The patient attended her GP surgery complaining of pain in one calf and was seen by a PA who did not introduce herself as such; the patient assumed she was medically qualified. Without carrying out an examination the PA mis-diagnosed a muscle strain and prescribed paracetamol. A few days later, on getting worse, the patient attended again and saw the same PA. Although by that time her calf was more painful, swollen, and hard to the touch, and she had developed breathlessness, again no physical examination was carried out. The patient was deemed to be suffering from anxiety, was given inappropriate medication, and sent on her way. Later that day the patient collapsed and she died in hospital from a pulmonary embolism (blood clot in the lung).
A painful swollen calf with shortness of breath are classical symptoms of a deep vein thrombosis causing blood clots the in the lungs. The patient should have been referred to hospital as an emergency. If this had been done, as the coroner said, it is likely she would have survived.
Doctors on the cheap?
What is the role of PAs? Is it to save doctors’ valuable time? They’re supposed to work under supervision, but if every decision they make needs to be checked by a doctor, they sound more trouble than they’re worth. Not only that, but if they’re not properly supervised, as in this case, the result can be tragic.
When I qualified in medicine from the University of London after studying for five years at St Bartholomew’s Hospital in the 1960s, at a ceremony to mark our success in the final examinations, the Dean of the medical school said something along these lines: ‘Now that you’re being let loose on the public, we hope we’ve trained you to be good doctors. But at least we’re fairly sure that you won’t be dangerous.’
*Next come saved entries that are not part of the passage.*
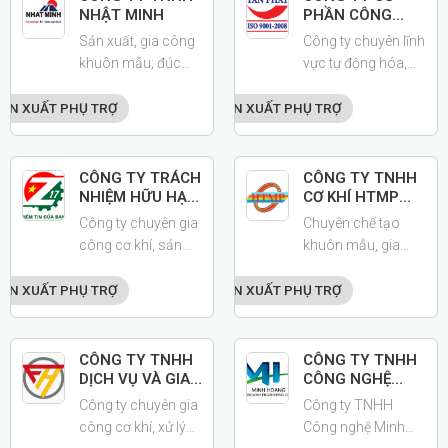
pháp gia công cơ
NHẬT MINH
PHẦN CÔNG
NGHỆ TỰ ĐỘNG
khí chất lượng cao.
Sản xuất, gia công
Công ty chuyên lĩnh
TÂN PHÁT
khuôn mẫu; đúc
vực tự động hóa,
linh kiện nhựa và
cân điện tử các
bao bì đóng gói
loại, hệ thống điện,
ẢN XUẤT PHỤ TRỢ
SẢN XUẤT PHỤ TRỢ
công nghiệp và vận
cơ khí chế tạo
chuyển trong
ngành điện/ điện tử,
CÔNG TY TRÁCH
CÔNG TY TNHH
ô tô/ xe máy …
NHIỆM HỮU HẠN
CƠ KHÍ HTMP
MỘT THÀNH
VIỆT NAM
Công ty chuyên gia
Chuyên chế tạo
VIÊN CƠ KHÍ 17
công cơ khí, sản
khuôn mẫu, gia
phẩm phụ trợ
công cơ khí, đúc
các sản phẩm
ẢN XUẤT PHỤ TRỢ
SẢN XUẤT PHỤ TRỢ
nhựa, xuất nhập
khẩu các mặt hàng
Công ty kinh
CÔNG TY TNHH
CÔNG TY TNHH
doanh.
DỊCH VỤ VÀ GIA
CÔNG NGHỆ
CÔNG CƠ KHÍ
MINH HOÀNG
Công ty chuyên gia
Công ty TNHH
FULL HOUSE
công cơ khí, xử lý
Công nghệ Minh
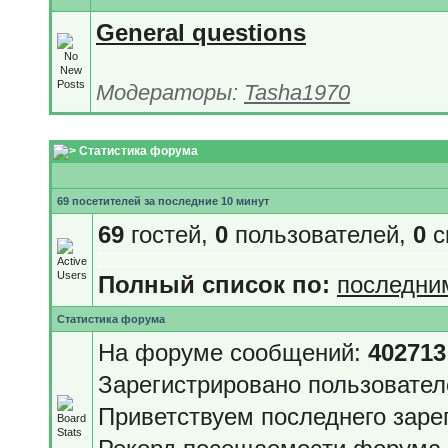
General questions
Модераторы:
Tasha1970
Статистика форума
69 посетителей за последние 10 минут
69
гостей,
0
пользователей,
0
с
Полный список по:
последни
Статистика форума
На форуме сообщений:
402713
Зарегистрировано пользовате
Приветствуем последнего заре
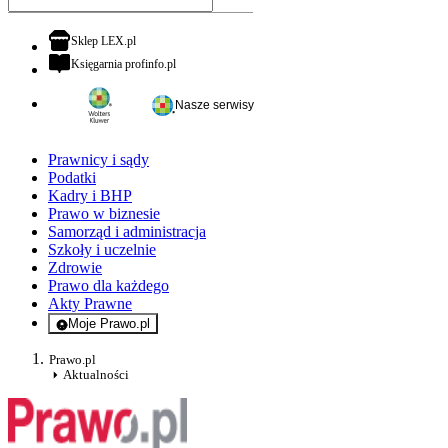
otwiera się w nowej karcie
Sklep LEX.pl
otwiera się w nowej karcie
Księgarnia profinfo.pl
Nasze serwisy
Prawnicy i sądy
Podatki
Kadry i BHP
Prawo w biznesie
Samorząd i administracja
Szkoły i uczelnie
Zdrowie
Prawo dla każdego
Akty Prawne
Moje Prawo.pl
- rejestracja i logowanie do serwisu
Prawo.pl
Aktualności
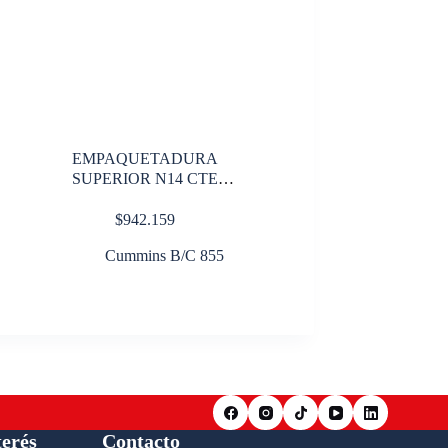
EMPAQUETADURA
SUPERIOR N14 CTE
4089368/4024924
$
942.159
Cummins B/C 855
terés
Contacto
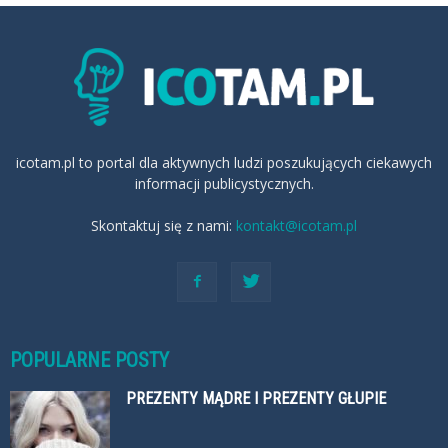
icotam.pl to portal dla aktywnych ludzi poszukujących ciekawych
informacji publicystycznych.
Skontaktuj się z nami:
kontakt@icotam.pl
POPULARNE POSTY
PREZENTY MĄDRE I PREZENTY GŁUPIE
I believe we had a very good training, although five years was barely enough to learn all we had to know. After qualification the real work of learning began where we were responsible for our own decisions for patients under our care. Of course, for the first year as junior hospital doctors (now called resident doctors) we worked under supervision as we gained experience and confidence. Thereafter, to become proficient in our chosen fields we needed many more years of study and practice.
PAs study for a mere two years. How can this qualify them to be thrown in at the deep end and be the person of first contact with patients in general practice? Why should it be up to the patient to say, ‘I’d rather see a doctor,’ if they understand that PAs are not medically qualified?
As the above heart-breaking case shows, PAs can indeed be dangerous. The role should be abolished.